■ **Task goal**: What lines in the entries hold the string "canapa"? List them.

■ **Data items**:
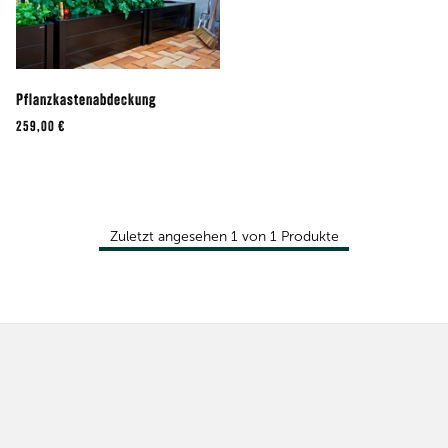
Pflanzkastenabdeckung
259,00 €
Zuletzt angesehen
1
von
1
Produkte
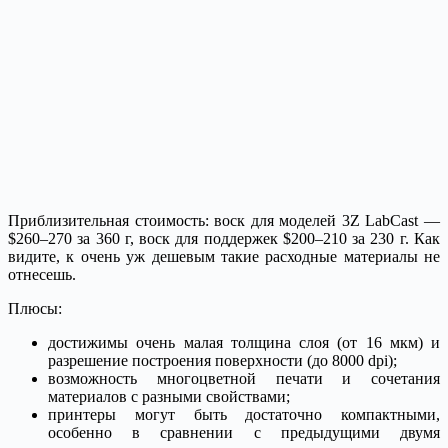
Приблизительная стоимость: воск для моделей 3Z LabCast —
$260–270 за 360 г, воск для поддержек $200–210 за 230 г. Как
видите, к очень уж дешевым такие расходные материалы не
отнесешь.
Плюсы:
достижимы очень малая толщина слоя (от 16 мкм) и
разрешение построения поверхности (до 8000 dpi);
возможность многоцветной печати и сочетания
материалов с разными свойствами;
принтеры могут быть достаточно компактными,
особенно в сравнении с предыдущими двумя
==
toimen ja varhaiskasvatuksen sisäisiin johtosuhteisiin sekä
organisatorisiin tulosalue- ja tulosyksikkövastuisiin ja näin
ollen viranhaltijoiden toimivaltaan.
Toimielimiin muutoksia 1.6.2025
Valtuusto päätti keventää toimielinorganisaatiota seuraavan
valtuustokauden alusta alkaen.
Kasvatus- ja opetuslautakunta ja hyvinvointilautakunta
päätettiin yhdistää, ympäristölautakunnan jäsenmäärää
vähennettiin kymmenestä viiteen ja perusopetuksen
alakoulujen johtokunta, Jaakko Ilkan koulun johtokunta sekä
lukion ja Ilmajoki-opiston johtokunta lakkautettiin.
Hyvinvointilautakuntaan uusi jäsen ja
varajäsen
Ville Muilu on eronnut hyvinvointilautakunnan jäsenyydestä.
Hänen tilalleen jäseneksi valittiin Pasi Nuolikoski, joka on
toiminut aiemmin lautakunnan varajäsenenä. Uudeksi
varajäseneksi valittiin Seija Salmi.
---
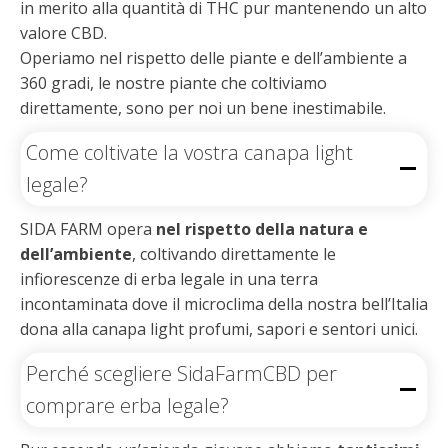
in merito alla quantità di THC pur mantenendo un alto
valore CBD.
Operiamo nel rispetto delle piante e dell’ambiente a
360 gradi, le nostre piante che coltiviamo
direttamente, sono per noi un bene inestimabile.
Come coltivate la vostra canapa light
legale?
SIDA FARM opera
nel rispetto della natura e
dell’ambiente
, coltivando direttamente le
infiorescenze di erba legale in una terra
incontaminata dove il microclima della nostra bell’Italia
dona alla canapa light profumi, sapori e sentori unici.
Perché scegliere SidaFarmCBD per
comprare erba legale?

■ **Result**:
Come coltivate la vostra canapa light
dona alla canapa light profumi, sapori e sentori unici.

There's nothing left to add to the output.